::: TEXTO FORNECIDO :::

Assim ficou ementado o v. acórdão do AgInt no AI em REsp nº 790.275-RJ:
1. Esta Corte Superior tem a diretriz de que a decisão de recebimento da inicial da ação de improbidade também deve ser juridicamente fundamentada, não se dispensando a criteriosa identificação da presença de justa causa.
2. A justa causa é o ponto de apoio e mesmo a coluna mestra de qualquer imputação de ilícito, a quem quer que seja. Se assim não fosse, seriam admissíveis as imputações genéricas, abstratas, desfundamentadas, deslastreadas de elementos fáticos ou naturalísticos, ficando as pessoas ao seu alcance, ainda que não se demonstrem atos subjetivos praticados por elas (AgInt noAResp 961.744/RJ, Rel. p/Acórdão Min. NAPOLEÃO NUNES MAIA FILHO, DJe 03.04.2019).
3. Na presente demanda, cinge-se a controvérsia em sindicar a validade do procedimento desempenhado na Ação Civil Pública de Improbidade Administrativa, especialmente quanto aos requisitos de fundamentação da decisão que recebe ou rejeita a petição inicial.
4. Em notável julgado ilustrativo, a 1a. Turma desta Corte Superior, acompanhando voto do ilustre Ministro BENEDITO GONÇALVES, proclamou a nulidade de decisão que recebeu a inicial da ação civil pública, tendo em vista a total ausência de fundamentação, na medida em que limitou-se a dizer de acordo com os documentos, recebo a inicial, cite-se, deixando de apreciar, ainda que sucintamente, os
argumentos aduzidos pelo ora recorrente em sua defesa prévia (AgRg no REsp. 1.423.599/RS, Rel. Min. BENEDITO GONÇALVES, DJe 16.5.2014).
5. Na espécie, a leitura do aresto fluminense permite verificar há apenas e tão somente extensa teorização acerca dessa importante fase inicial das ações de improbidade, sem que, contudo, se dedicasse efetivamente à espécie, restringindo-se a afirmar apenas que o respeito ao direito de ação insculpido no artigo 5º., XXXV da Constituição Federal, bem como a dilação probatória em contraditório, permitirão aos agravantes, inclusive, comprovar de forma cabal, que não estão envolvidos na situação fática que demandou todo o procedimento administrativo de investigação pelo Ministério Público Estadual (fls. 88). Se assim fosse, se inverteria o ônus da prova e se aboliria a presunção de inocência.
6. Como se vê, o julgado de origem não desce nem o mínimo às particularidades ao caso concreto quanto aos indícios de autoria e à prova da materialidade do fato, para além da justa causa de desate da ação civil pública. Este julgado se prestaria para qualquer ação de improbidade.
7. Nada se sabe a respeito dos argumentos de defesa do acusado e nem mesmo aos fatos da causa, de modo que esta Corte Superior fica impossibilitada de fazer qualquer aferição ou valoração da prova sobre o juízo de admissibilidade das Instâncias Ordinárias, até porque a argumentação do acusado contém severo ataque à sua presença no polo passivo da lide, razão pela qual o Órgão Julgador deve apresentar adequada e especificada resposta aos argumentos, acolhendo-os ou rejeitando-os. Nulificação do acórdão imponente para o caso.

::: DADOS REGISTRADOS :::

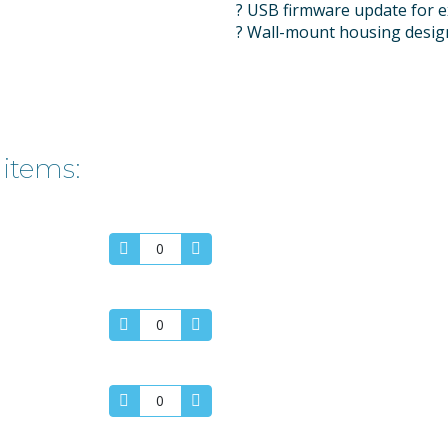
? USB firmware update for e
? Wall-mount housing design
 items:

:::

TAREFA 1:
Responda, com base na ementa sobre a fundamentação do recebimento da inicial, às perguntas abaixo:
(a) Qual dispositivo da Constituição Federal é mencionado ao lado do "direito de ação"?
(b) Qual Turma proclamou a nulidade da decisão que se limitou a dizer "de acordo com os documentos, recebo a inicial, cite-se"?
(c) Que consequência para o ônus da prova a ementa aponta logo após a menção às "fls. 88"?
TAREFA 2: Prossiga a ementa sobre a fundamentação do recebimento da inicial na ação de improbidade, a partir da frase "Nulificação do acórdão imponente para o caso."
Os dados não guardam relação alguma com a ementa.

RESULTADO 1:
(a) O artigo 5º., XXXV da Constituição Federal.
(b) A 1a. Turma.
(c) O ônus da prova se inverteria.

RESULTADO 2:
8. Agravo Interno do Órgão Acusador desprovido.”
Não havendo indícios da prática de ato de improbidade em face da colaboração premiada, a petição inicial deve ser rejeitada, com esteio no disposto do § 8º, do art. 17, da Lei nº 8.429/92.
Em abono ao que foi dito, segue o voto condutor do Ministro Napoleão Nunes Maia Filho, nos autos do AgInt no Agravo em REsp nº 790.275/RJ:
7. Assim, se, da narrativa do Órgão Acusador, houver elementos que permitam ao julgador se convencer da ausência das condições de prosseguimento da Ação de Improbidade Administrativa – reconhecendo a inexistência do ato de improbidade, a improcedência da ação ou a inadequação da via eleita (art. 17, § 8o. da LIA) –, deverá rejeitar o processamento do feito.
8. Referido dispositivo (art. 17, § 8o. da LIA) é, sem dúvida alguma, uma conquista do garantismo inserta na própria Lei de Improbidade, pois na lição do ilustre Professor MAURO ROBERTO GOMES DE MATTOS, representa um constrangimento, de qualquer maneira, para qualquer pessoa, ser processado. Uma autoridade pública, quando é processada, tem um desgaste muito maior que qualquer cidadão, porque o simples fato de ser processado tem grande repercussão política na pessoa (O Limite da Improbidade Administrativa. Comentários à Lei 8.429/92. Rio de Janeiro: Forense, 2010, p. 553).
9. Efetivamente, as Ações Civis Públicas de Improbidade Administrativa, por possuírem o peculiar caráter sancionador estatal, assemelham-se às ações penais e exigem, dessa maneira, um quarto elemento para o preenchimento das condições da ação - e consequente viabilidade da pretensão do autor: a justa causa, correspondente a um lastro mínimo de provas que comprovem a prática da conduta ímproba (materialidade) e indícios de autoria do imputado.
10. Com efeito, o art. 17, § 8º. da Lei 8.429/1992 permite que o Juiz estanque, de ofício, o curso da lide de improbidade, isso já no pórtico da iniciativa do autor, logo após aquele contraditório preliminar, breve e sumário, se convencido da inexistência do ato de improbidade, da improcedência da ação ou da inadequação da via eleita.
11. Inegavelmente, a prudência e a diligência esperadas do promovente da sensível Ação de Improbidade também são dirigidas ao Juiz, que, na formação de um juízo preliminar de plausibilidade de sucesso da iniciativa processual, não deve se deixar impressionar pela veemência da argumentação autoral, por mais elevados que sejam os seus propósitos.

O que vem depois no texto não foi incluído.